Although some previous studies found positive associations between certain chronic diseases and dental disorders [27, 28], our study reveals no such results. One reason is that our study population is in the oldest-old age group; thus, the correlation between chronic diseases and dental health could be different from what has been found among the younger population in other studies [51]. Another study based on the 8th wave of CLHLS data found that prevalence rates of hypertension and diabetes decreased significantly with increasing age (P < 0.05) [52]. In that case, the crude ORs of hypertension and diabetes in our study partly reveal the association between age and the risk of tooth loss. As we controlled for age and other risk factors in the logistic functions, such correlations were no longer statistically significant.
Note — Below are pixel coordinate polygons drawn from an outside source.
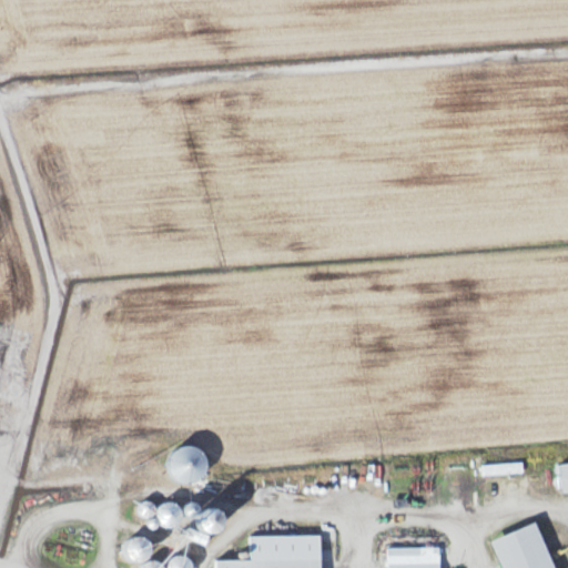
[(193,484),(204,454),(181,445),(170,475),(193,484)]
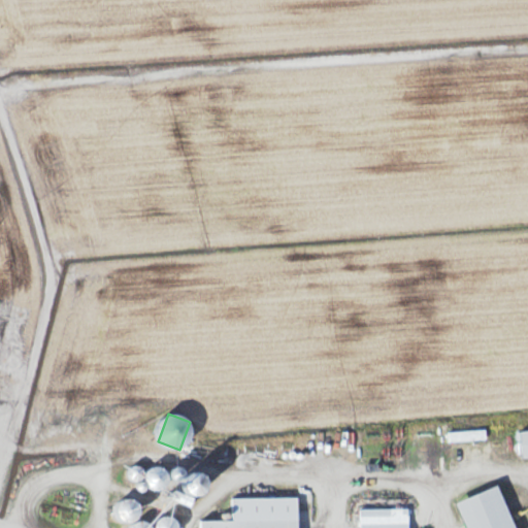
[(144,470),(136,466),(130,476),(139,482),(144,470)]
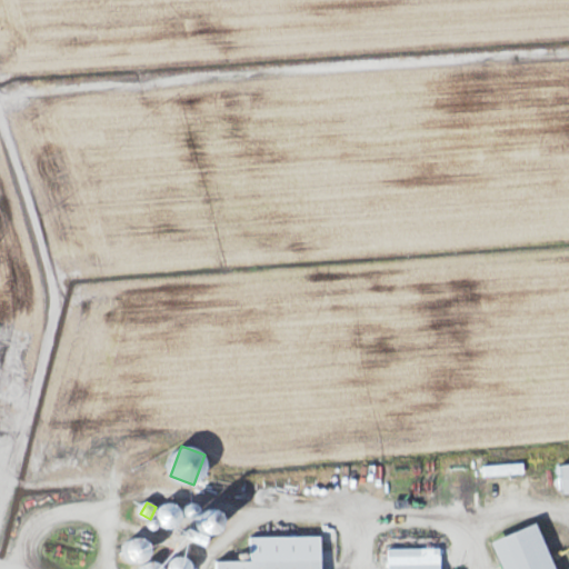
[(160,526),(180,523),(178,503),(158,506),(160,526)]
Our study has several strengths, including the large sample size, the population-based design, and adjustment for a wide range of socioeconomic characteristics and health-related factors. However, our study also has several limitations, which should be taken into consideration by future researchers. As a cross-sectional study, we cannot deduce causative pathways between tooth loss and chronic diseases; therefore, future longitudinal research is needed to assess the causal relationships between tooth loss, chronic diseases, and socioeconomic factors. Moreover, residual confounding by other unmeasured or unknown factors remains possible. We cannot investigate the type of time of tooth loss and denture use, dental symptoms, and dental care/utilization, as these data were not collected. Our study included a sample of very old age. The participants were older than the general aged population in China. The main study findings, including the evaluation of the optimal number of natural teeth, may not be applicable to other populations.

Conclusion

Using data from the 8th wave Chinese Longitudinal Healthy Longevity Survey (CLHLS), we explored the risk factors for tooth loss among the population over the age of 80 in China. Tooth loss is widely prevalent across the globe among the oldest-old. The presence of fewer than 20 teeth in old age is associated with a decrease in people’s health and quality of life. The results suggested that having an older age and being ADL disabled are significantly associated with few natural teeth for both sexes, while having a higher household income per capita decreases the risk for males. For females, brushing less than once per day and some dietary habits in early old age are significantly associated with the risk of having fewer than 20 teeth. The results underline the importance of preventing tooth loss among the oldest-old population to improve the quality of life in this rapidly growing population.